Is this repository represent your earlier version or actual BAM implementation.? As in code all losses = Meta+base+Final

if this repository represents the implementation of BAM (separated trained). To get the paper results, do I need to add a base learner to the total loss for the training of meta learner. Secondly, although the base learner is not updating during meta training how adding base loss in meta training will not affect the total loss of meta.

chunbolang commented 2 years ago
  1. This repo could reproduce our results in the paper. You can directly use it, or detach the base loss to further ensure that the params of the rest are not affected.
  2. No meta-learner's parameters are involved in the calculation of the base loss, that is, no gradient.
Ehteshamciitwah commented 2 years ago

Thank you for your responses. As you are training in two steps.

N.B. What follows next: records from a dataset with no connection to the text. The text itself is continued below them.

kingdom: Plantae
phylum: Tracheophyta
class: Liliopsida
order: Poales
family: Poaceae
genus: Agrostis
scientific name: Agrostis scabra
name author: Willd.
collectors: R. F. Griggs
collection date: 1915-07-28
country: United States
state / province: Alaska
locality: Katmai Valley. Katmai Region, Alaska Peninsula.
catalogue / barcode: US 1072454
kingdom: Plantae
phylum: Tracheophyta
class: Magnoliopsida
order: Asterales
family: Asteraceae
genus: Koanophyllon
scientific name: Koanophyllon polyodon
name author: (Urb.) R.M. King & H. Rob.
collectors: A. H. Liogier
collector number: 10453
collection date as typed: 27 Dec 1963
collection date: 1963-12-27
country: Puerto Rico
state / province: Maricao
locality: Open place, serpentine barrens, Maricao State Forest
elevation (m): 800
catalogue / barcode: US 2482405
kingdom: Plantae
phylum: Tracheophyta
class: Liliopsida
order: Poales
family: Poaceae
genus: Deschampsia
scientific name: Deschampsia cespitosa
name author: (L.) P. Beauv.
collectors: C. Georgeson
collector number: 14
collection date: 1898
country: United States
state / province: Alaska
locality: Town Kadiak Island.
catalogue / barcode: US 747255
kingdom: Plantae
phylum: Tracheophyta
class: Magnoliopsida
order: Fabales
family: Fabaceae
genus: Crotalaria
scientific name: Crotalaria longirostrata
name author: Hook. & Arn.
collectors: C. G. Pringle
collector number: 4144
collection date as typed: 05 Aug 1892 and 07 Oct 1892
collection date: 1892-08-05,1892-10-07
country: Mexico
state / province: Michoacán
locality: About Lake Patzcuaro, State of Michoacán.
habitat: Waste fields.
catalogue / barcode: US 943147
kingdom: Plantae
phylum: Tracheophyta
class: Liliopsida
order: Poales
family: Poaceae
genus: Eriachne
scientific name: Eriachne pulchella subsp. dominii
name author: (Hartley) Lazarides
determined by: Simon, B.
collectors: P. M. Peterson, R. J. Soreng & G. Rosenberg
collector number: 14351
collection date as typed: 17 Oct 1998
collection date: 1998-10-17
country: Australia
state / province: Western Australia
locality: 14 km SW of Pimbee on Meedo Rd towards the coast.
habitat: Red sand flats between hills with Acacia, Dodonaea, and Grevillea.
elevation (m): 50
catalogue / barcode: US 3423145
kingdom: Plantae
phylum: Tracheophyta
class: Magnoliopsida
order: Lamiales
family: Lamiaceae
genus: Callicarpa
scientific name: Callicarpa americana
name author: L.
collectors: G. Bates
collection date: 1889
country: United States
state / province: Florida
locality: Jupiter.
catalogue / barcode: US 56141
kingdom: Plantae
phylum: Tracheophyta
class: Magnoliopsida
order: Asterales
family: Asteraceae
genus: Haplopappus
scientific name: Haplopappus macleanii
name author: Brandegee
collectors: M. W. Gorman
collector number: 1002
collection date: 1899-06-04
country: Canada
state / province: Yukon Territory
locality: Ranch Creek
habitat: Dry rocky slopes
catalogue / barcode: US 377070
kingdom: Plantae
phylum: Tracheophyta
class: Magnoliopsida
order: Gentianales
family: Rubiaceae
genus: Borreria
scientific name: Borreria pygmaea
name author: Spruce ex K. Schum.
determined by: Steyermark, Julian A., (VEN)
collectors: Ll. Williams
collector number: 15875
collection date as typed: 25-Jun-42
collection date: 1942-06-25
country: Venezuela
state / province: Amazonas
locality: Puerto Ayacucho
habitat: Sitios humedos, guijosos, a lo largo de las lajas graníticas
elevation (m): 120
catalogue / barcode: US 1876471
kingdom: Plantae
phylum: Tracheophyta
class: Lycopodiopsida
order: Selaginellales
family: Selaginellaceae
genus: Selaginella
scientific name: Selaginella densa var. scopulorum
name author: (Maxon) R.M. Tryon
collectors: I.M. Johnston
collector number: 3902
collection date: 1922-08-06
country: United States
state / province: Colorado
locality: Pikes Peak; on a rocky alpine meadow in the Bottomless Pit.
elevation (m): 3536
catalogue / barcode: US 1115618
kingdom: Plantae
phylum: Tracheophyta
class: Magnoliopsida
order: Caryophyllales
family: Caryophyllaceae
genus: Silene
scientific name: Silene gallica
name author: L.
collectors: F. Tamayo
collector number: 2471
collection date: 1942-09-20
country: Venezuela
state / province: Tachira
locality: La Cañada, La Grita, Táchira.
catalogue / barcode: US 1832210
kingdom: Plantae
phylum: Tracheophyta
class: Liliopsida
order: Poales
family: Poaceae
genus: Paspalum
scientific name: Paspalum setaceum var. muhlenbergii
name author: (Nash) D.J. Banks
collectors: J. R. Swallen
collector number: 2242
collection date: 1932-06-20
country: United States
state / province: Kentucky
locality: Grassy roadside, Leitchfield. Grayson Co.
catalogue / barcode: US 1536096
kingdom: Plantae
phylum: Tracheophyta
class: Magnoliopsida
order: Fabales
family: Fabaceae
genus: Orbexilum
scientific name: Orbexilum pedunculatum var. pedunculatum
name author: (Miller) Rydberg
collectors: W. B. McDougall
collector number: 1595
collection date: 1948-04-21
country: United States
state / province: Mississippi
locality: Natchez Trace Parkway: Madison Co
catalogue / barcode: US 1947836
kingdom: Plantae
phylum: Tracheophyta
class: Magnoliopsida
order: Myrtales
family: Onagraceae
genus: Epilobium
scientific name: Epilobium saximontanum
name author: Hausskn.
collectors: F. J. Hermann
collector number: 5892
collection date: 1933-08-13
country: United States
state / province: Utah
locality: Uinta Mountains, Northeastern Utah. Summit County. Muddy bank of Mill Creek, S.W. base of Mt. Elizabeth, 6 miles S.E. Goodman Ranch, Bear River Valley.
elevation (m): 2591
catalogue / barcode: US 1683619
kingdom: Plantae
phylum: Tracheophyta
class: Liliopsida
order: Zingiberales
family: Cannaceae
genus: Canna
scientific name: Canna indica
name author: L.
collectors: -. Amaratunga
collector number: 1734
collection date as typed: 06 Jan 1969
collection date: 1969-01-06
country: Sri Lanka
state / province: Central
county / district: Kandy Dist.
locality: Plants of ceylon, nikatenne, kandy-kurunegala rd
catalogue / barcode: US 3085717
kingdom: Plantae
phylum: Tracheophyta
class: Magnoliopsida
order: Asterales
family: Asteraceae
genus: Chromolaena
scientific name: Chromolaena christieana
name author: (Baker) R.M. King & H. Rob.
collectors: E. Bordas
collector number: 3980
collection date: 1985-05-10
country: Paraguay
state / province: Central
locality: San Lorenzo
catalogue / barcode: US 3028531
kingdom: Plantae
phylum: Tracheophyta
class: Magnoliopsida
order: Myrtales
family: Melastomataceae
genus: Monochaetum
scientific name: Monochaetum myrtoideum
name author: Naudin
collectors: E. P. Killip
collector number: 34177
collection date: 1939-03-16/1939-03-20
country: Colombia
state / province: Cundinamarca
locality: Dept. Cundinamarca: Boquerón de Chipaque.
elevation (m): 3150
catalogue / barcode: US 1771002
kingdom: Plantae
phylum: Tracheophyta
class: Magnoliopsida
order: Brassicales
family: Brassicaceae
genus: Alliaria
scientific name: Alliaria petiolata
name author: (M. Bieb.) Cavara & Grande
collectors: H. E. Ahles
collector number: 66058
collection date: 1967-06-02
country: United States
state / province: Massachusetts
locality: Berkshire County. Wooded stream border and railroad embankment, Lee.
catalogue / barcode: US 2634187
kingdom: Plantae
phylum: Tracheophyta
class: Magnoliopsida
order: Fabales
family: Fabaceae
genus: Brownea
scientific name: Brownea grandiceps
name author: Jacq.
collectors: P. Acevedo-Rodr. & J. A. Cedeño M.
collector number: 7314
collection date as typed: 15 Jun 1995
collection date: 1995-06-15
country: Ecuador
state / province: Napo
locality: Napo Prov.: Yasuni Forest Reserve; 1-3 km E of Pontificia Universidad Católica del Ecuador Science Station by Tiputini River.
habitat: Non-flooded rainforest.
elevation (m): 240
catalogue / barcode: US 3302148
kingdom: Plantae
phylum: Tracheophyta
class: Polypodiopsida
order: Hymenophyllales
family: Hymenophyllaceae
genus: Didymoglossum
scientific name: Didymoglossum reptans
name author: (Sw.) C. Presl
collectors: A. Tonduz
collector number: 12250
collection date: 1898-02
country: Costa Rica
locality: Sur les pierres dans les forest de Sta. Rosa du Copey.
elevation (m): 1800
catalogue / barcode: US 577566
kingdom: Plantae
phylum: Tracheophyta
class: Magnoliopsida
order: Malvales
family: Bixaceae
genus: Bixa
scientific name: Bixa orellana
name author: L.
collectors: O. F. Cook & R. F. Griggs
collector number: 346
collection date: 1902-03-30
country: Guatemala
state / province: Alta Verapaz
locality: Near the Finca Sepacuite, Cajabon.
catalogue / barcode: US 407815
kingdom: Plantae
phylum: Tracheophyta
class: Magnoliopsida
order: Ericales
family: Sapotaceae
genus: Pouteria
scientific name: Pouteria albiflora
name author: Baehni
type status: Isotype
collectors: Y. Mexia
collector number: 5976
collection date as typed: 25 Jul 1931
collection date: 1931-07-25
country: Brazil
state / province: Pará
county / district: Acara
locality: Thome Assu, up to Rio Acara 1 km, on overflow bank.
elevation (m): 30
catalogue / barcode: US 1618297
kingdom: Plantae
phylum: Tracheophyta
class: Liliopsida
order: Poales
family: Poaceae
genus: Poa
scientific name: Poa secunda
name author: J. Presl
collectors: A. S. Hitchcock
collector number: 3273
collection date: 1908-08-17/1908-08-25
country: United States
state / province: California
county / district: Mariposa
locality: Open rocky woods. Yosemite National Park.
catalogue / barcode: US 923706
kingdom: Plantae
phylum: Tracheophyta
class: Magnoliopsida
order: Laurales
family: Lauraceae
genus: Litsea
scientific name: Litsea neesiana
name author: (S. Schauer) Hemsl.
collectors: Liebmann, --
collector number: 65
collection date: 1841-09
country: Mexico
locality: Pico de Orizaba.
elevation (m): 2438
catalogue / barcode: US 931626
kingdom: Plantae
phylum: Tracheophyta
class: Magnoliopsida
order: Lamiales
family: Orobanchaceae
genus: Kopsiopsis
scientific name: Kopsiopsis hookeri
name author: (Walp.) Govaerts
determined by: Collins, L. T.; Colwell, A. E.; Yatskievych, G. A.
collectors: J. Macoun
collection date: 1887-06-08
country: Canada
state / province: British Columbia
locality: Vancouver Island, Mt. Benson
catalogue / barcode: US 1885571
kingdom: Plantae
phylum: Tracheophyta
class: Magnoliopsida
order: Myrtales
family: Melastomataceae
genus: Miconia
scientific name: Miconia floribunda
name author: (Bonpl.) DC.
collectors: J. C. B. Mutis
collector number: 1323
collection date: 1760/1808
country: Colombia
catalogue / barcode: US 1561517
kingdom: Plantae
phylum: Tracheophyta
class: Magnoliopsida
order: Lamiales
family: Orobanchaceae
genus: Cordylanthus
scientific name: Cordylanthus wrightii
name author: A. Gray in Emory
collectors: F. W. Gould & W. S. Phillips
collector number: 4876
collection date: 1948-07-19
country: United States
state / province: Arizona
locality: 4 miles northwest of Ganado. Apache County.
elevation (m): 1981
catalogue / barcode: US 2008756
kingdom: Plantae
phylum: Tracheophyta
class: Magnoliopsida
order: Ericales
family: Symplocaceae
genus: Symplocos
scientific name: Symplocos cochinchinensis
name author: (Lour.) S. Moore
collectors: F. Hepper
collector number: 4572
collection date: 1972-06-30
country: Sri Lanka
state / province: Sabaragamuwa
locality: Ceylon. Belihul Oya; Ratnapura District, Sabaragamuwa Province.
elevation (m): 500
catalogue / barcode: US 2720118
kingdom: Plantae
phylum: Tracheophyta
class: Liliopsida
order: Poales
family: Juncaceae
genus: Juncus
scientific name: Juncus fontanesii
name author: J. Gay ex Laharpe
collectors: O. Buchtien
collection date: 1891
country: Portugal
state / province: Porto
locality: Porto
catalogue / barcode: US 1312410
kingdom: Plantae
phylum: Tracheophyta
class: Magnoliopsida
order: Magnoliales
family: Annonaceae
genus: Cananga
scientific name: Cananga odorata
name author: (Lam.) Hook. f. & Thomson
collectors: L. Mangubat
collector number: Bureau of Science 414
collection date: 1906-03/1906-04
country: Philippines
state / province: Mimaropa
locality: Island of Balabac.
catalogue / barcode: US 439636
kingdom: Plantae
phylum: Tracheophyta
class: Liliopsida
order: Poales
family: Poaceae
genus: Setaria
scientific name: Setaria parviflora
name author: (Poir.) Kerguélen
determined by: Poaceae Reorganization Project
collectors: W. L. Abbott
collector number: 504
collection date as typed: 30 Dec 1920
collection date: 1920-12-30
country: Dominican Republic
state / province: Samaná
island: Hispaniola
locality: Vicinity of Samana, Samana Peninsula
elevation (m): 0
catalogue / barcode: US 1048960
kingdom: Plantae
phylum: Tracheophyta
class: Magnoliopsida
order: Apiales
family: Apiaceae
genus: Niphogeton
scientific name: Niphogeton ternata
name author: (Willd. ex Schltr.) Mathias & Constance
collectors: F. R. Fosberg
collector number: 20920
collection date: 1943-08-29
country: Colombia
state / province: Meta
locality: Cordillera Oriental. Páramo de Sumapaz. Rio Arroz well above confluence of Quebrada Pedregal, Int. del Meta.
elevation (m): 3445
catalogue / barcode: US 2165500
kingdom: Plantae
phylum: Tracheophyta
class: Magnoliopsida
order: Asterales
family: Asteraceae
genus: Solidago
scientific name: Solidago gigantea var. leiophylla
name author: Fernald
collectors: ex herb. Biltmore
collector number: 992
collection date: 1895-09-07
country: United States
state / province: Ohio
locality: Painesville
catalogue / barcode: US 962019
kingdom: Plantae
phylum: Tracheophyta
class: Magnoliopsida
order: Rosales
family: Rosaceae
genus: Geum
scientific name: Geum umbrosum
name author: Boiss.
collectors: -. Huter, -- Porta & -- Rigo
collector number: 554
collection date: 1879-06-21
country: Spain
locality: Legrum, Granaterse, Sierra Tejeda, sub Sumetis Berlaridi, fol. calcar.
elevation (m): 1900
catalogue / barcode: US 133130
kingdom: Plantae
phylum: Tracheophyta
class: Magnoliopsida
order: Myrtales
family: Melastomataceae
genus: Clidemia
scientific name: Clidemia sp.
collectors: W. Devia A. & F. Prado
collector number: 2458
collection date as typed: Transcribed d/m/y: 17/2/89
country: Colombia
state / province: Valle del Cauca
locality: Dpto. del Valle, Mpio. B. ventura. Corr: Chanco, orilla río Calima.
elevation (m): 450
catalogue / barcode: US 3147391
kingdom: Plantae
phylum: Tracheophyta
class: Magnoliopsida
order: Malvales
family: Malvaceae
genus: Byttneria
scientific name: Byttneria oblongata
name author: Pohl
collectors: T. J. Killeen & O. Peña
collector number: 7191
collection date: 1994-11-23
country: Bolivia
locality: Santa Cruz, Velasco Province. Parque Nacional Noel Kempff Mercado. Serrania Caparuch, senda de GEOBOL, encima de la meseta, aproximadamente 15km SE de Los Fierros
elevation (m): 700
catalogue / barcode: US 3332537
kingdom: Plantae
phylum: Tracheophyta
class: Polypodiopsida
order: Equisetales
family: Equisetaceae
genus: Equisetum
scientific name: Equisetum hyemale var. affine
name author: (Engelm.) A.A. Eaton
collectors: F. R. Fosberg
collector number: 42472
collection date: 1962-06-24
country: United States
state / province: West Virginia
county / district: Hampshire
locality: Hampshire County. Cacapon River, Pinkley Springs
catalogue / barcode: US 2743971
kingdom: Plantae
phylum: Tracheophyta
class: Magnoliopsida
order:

  1. Train base learner on all base classes or seen classes(16 in pascal) with the supervised method.
  2. Train meta learner and ensemble together on the same base classes which we use for base learner. Meta will give us one class query mask and the base learner will give us all classes masks including query mask in training. How this base learner output will be useful in training phase.
    How ensemble work actually.
chunbolang commented 2 years ago

Hi, I seem to understand your concern.

The output of the base learner regarding this class is removed when training the meta-learner and the ensemble module, please refer to here.

During the meta-testing phase, all output channels are valid.

Ehteshamciitwah commented 2 years ago

Thank you to get my point and explaining it. it really clears my understanding. as it was not explained on paper. So that's why I was confused. Thank you very much.

chunbolang commented 2 years ago

You're welcome, feel free to contact us~!

Ehteshamciitwah commented 2 years ago

Thank you for your continuous guidance.
In the paper, What is the reason to use PSP variant in base learner and PFE variant in Meta Leaner? Although we have more powerful meta-frameworks ( HSNet,VAT) and Base framework respectively. Secondly, why not use google inception or other backbones for the encoder. Any ablation study ? Thank you

chunbolang commented 2 years ago

In fact, it has to do with the time we embarked on this project when HSNet was just being proposed and most of the work was based on PFENet. As for base learners, PFENet builds models largely based on PSPNet, which is convenient for us to use.

We believe that stronger base/meta learners lead to more performance gains. Currently, we are conducting related experiments and may subsequently mention it in a more complete version of this work.

Looking forward to your further attention.

Regards,

Ehteshamciitwah commented 2 years ago

Looking forward to your next version. best of luck.